N8-GP (turoctocog alfa pegol) is an extended half-life, recombinant factor VIII (FVIII) that has a site-specific glycoPEGylation in the truncated B-domain. Upon activation, the glycopegylated domain is cleaved from N8-GP yielding FVIIIa, which is identical to endogenous FVIIIa. Pathfinder^TM 2 and pathfinder™3 (www.ClinicalTrials.gov identifiers: NCT01480180 and NCT01489111, respectively) are ongoing international, open-label, non-randomized, phase 3 clinical trials of N8-GP in patients aged ≥12 years with severe hemophilia A and with a documented history of at least 150 exposure days to other FVIII products, in line with regulatory guidelines. All patients in the pivotal pathfinder^TM 2 trial are offered entry into pathfinder^TM 3 if major surgery is required, thus enabling patients to undergo surgery without having to switch to another FVIII product. After completion of pathfinder^TM 3, patients returned to the prophylactic or on-demand treatment arm in pathfinder^TM 2 as per their prior participation in the trial. We report a planned main phase interim analysis of the single-arm pathfinder^TM 3 trial evaluating the efficacy and safety of N8-GP during surgical procedures in patients with severe hemophilia A.

Methods

Patients recruited into the pathfinder^TM 3 trial were males aged ≥12 years (aged ≥18 years in France and the Netherlands) with severe hemophilia A (FVIII activity level <1 IU/dl). Eligible patients undergoing major surgery received N8-GP before, during, and after surgery. At screening (0-3 weeks prior to surgery), all eligible patients received a single dose of N8-GP 50 U/kg at the clinic to evaluate FVIII activity recovery and required dose level for surgery. On the day of surgery, all patients received a fixed pre-operative loading dose of N8-GP (50 U/kg), up to 2 hours prior to the start of surgery. During and after surgery, N8-GP dosing was at the investigators' discretion.
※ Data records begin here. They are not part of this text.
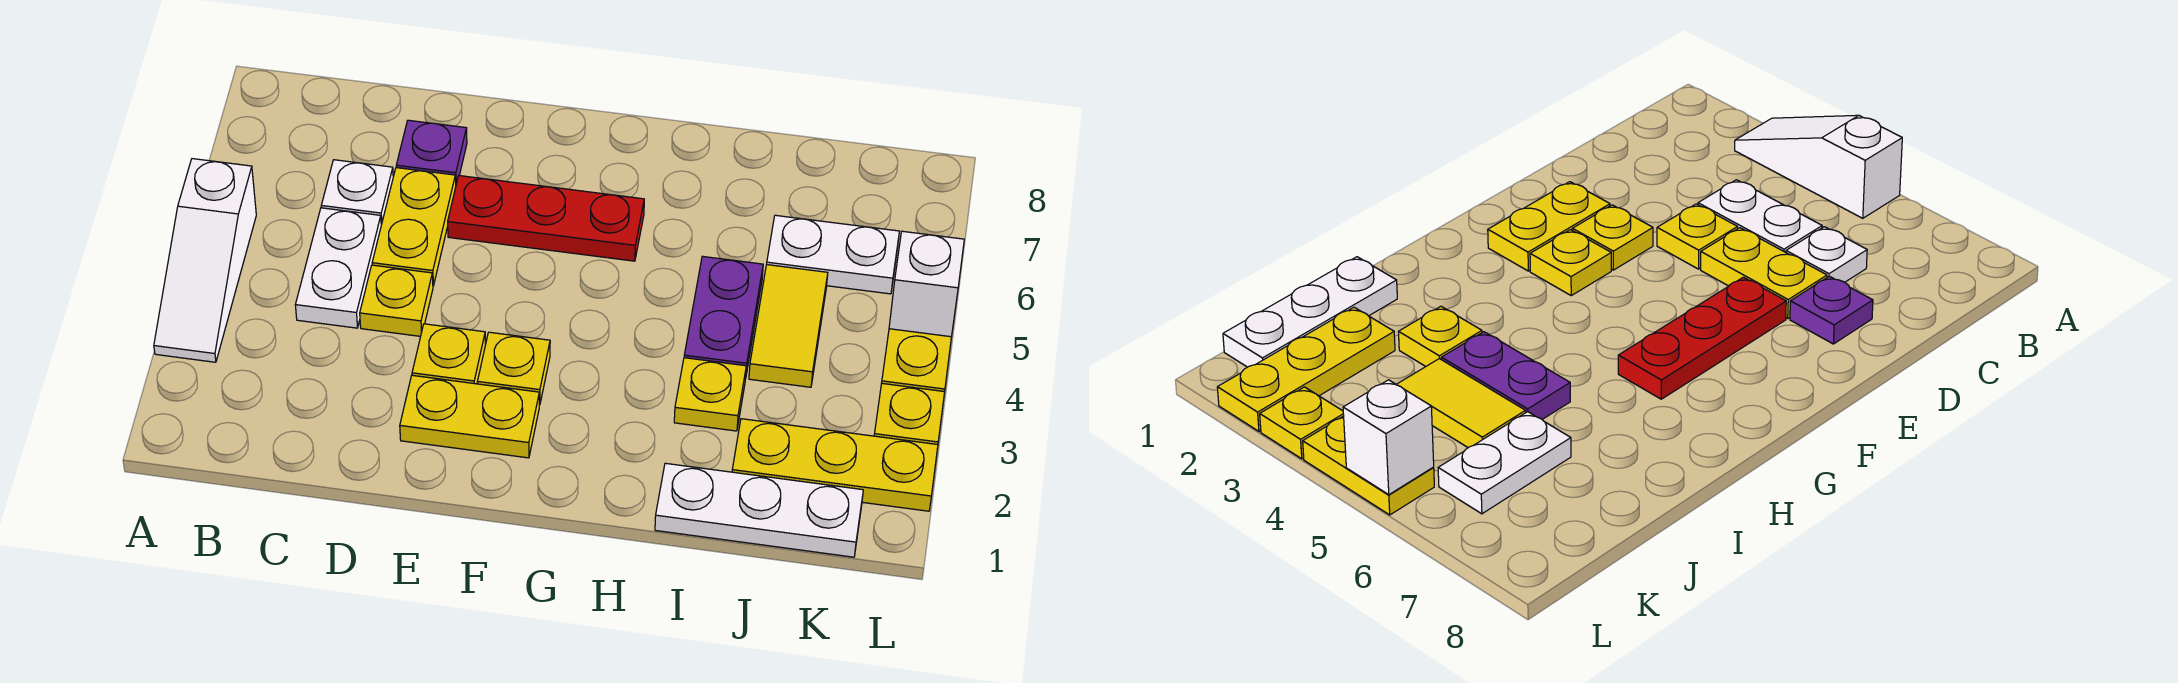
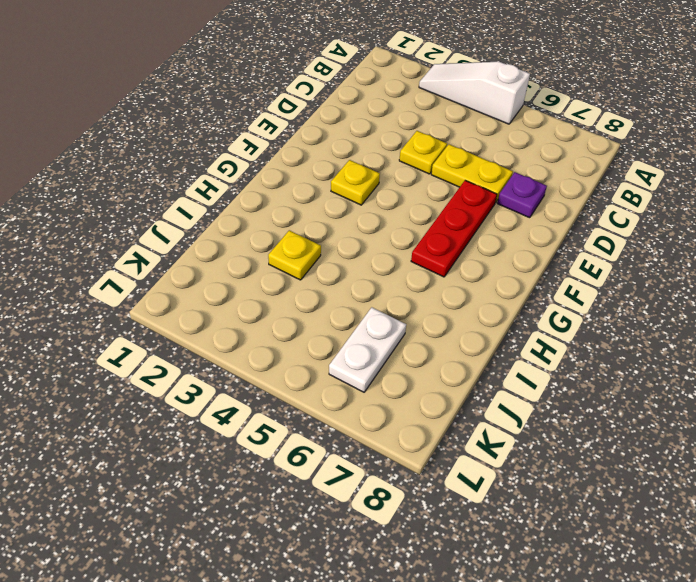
none -> white 1x2 plate [295,208,381,328]
none -> white 1x1 plate [321,160,393,225]
none -> yellow 1x2 plate [400,375,539,458]

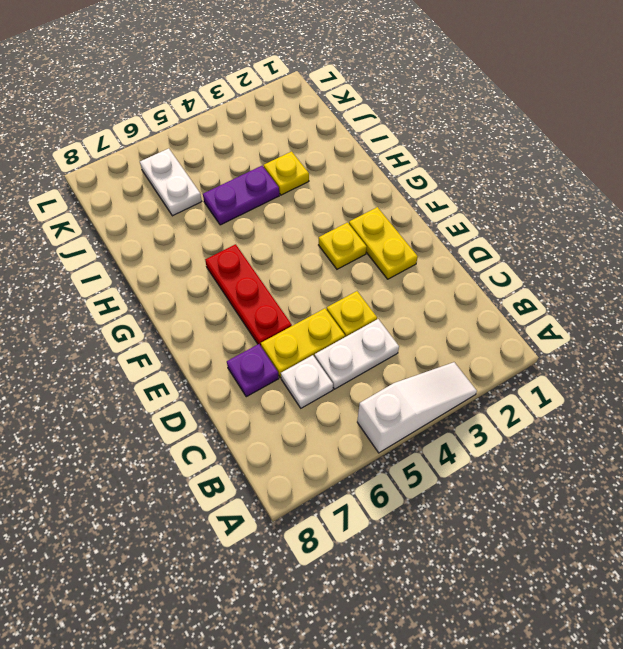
none -> yellow 1x1 plate [412,324,485,384]
none -> white 1x3 plate [655,463,863,557]
none -> yellow 1x3 plate [732,419,938,511]

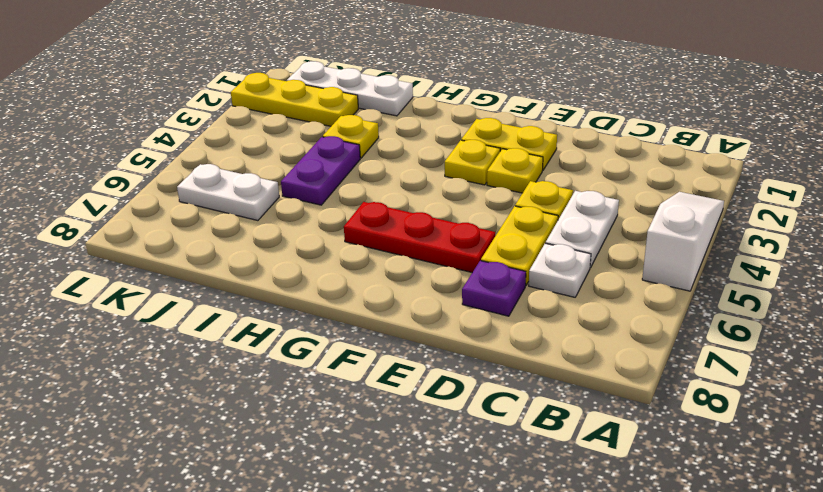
none -> yellow 1x2 tile [749,265,828,387]
none -> yellow 1x1 plate [874,383,945,445]
none -> yellow 1x2 plate [882,329,951,392]

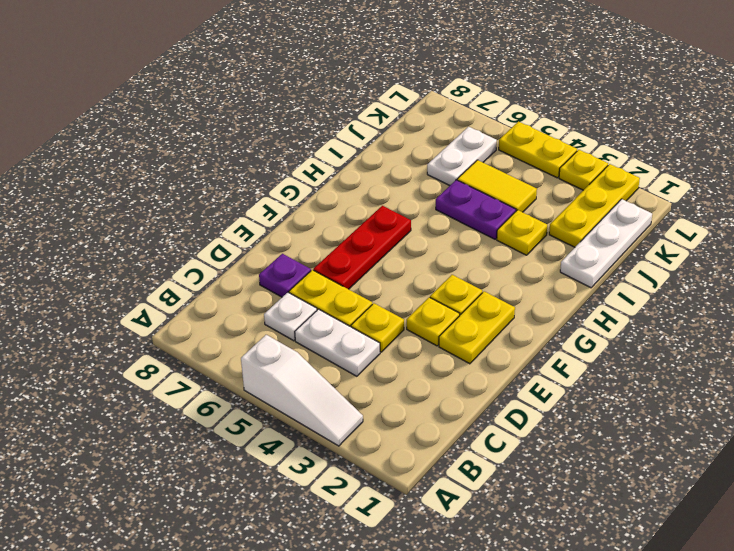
none -> white 1x1 brick [889,231,964,337]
The dose level of N8-GP during this trial was chosen so that FVIII activity levels recommended by World Federation of Hemophilia (WFH) guidelines were targeted; higher levels could be necessary depending on type of surgery and standard practice at the site. Postoperative assessments, including monitoring for FVIII activity, were conducted daily for Days 1-6, and once between Days 7-14. Efficacy of N8-GP during surgical procedures was assessed using a 4-point scale of "excellent, good, moderate, or poor". In addition, transfusion requirements, consumption and estimated blood loss were recorded as part of the efficacy assessment. Blood sampling for FVIII activity and laboratory safety parameters was done at all trial visits.

Results

The main phase interim analysis includes results from 16 patients (median age of 36.5 years; range: 15−66 years) who underwent 18 major surgical procedures (including synovectomy, joint replacement, ankle arthrodesis, and psoas pseudo tumor excision). All surgeries were effectively performed with N8-GP. Hemostasis was successful (i.e., rated as 'excellent' or 'good') on completion of surgery in 17 (94.4%) procedures, and no change of treatment regimen was needed in any patient. For one procedure (complicated total hip replacement) the hemostatic response was rated 'moderate' (5.6%) in a patient with multiple comorbidities and low platelet count at day of surgery. The postsurgical hemostatic effect success rate with N8-GP was 100%. N8-GP was well tolerated and no safety issues were identified during this trial; no FVIII inhibitors were detected, and no thromboembolic events occurred.

Conclusions

As the first report for a longer-acting glycoPEGylated FVIII product, the results from pathfinder™ 3 indicate that N8-GP is effective and well tolerated with a favorable safety profile for perioperative management of major surgical procedures in patients with severe hemophilia A.